11.1.6 Rights relating to profiling and automated decisions: They have a right not to be subject to

automated decisions which have a legal effect and to be protected by safeguards in respect of

any profiling.

11.1.7 Right to object to direct marketing: Where they are an individual and have consented to

receive direct marketing, they can change their mind at any time by contacting us or following

the directions in each message.

11.1.8 Rights in relation to CRAs: They have a right to be told which CRAs we have used and obtain a

copy of their file from CRAs.

11.2 Customers can exercise their above rights by contacting us directly via the information displayed on our

website.

11.3 You will not have to pay a fee to access your personal data (or to exercise any of the other rights).

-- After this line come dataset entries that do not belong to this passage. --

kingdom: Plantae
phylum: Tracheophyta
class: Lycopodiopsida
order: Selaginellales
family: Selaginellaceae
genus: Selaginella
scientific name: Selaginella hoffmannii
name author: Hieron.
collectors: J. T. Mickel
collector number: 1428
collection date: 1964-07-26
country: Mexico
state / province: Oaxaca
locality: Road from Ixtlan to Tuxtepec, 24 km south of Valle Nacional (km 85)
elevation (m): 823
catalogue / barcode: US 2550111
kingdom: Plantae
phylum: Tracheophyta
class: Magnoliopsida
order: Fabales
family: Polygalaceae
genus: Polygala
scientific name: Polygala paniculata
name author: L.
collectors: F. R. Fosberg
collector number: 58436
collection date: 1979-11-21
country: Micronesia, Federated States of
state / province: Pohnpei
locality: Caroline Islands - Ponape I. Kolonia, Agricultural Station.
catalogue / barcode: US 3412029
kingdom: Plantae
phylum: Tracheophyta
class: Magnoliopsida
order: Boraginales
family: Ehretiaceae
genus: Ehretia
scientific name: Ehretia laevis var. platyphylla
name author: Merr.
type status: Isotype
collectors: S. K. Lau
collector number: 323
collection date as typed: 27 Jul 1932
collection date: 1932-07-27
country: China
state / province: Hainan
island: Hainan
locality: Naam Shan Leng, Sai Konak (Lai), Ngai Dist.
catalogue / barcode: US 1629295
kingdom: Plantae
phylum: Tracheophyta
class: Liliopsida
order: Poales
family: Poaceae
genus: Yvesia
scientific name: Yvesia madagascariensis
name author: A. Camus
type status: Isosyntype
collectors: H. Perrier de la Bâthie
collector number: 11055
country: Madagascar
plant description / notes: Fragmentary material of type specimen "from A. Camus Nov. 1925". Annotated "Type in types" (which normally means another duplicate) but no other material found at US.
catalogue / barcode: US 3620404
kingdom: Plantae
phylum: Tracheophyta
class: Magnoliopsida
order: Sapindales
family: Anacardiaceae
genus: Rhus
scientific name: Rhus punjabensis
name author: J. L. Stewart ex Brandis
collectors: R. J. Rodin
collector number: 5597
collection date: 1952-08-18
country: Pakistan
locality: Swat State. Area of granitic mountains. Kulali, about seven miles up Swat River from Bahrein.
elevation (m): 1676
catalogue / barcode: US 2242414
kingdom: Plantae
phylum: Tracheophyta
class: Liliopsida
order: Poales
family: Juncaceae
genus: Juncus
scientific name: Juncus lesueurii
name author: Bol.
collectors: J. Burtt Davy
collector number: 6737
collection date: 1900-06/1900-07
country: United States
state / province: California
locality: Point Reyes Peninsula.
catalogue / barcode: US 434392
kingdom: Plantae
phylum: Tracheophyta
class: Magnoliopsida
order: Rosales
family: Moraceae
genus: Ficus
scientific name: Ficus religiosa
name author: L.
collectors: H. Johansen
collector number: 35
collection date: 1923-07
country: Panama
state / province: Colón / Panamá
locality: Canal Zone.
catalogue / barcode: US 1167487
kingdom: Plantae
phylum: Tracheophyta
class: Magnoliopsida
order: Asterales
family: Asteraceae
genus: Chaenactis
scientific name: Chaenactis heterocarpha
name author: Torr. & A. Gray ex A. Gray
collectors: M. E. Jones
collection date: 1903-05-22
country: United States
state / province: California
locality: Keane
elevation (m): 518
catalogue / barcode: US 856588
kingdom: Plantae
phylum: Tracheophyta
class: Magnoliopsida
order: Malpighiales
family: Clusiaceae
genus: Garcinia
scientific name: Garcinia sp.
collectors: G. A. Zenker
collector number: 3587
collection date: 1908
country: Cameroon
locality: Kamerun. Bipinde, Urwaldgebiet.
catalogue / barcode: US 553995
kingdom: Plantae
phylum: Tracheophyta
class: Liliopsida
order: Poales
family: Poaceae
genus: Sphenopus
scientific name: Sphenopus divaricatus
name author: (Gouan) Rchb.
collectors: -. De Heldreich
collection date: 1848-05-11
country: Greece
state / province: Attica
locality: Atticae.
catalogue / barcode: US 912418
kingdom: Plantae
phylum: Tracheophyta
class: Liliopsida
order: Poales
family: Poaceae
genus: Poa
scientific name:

However, we may charge a reasonable fee if your request is clearly unfounded, repetitive or excessive.

Alternatively, we could refuse to comply with your request in these circumstances.

11.4 We try to respond to all legitimate requests within one month. Occasionally it could take us longer than

a month if your request is particularly complex or you have made a number of requests. In this case,

we will notify you and keep you updated.

11.5 Further information is also available from the ICO's website: www.ico.org.uk.

12. CONTACT AND COMPLAINTS

12.1 If a customer has a question, wishes to exercise their rights or make a complaint about our use of their

information, they should be encouraged to do so, and can contact us using the details above, or by

sending an email to complaints@swishfund.co.uk.

12.2 Customers can also make a complaint to the ICO at the following: Wycliffe House, Water Lane,

Wilmslow, Cheshire SK9 5AF, by telephone on 0303 123 1113 or via their website: www.ico.org.uk.

13. AUTOMATED DECISION MAKING

We use automated decision-making and profiling techniques to automate decline applications.

14. UPDATES

14.1 Updates to this policy are published to this page on our website from time to time.

14.2 Where appropriate, we may also send updates by email.